What you need to do ▸ Please retype all of the records below word for word, leaving out any pictures.

[Source data]
..........

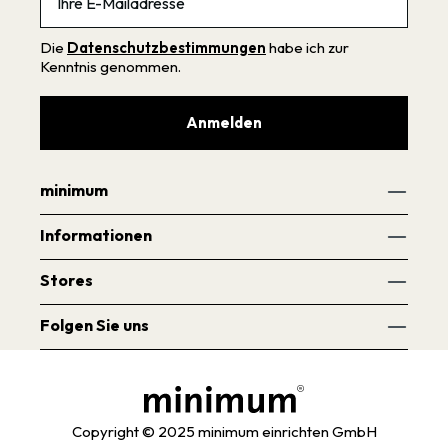
Die
Datenschutzbestimmungen
habe ich zur
Kenntnis genommen.
Anmelden
minimum
Informationen
Stores
Folgen Sie uns
Copyright © 2025 minimum einrichten GmbH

..........

Your solution ▸
Die
Datenschutzbestimmungen
habe ich zur
Kenntnis genommen.
Anmelden
minimum
Informationen
Stores
Folgen Sie uns
Copyright © 2025 minimum einrichten GmbH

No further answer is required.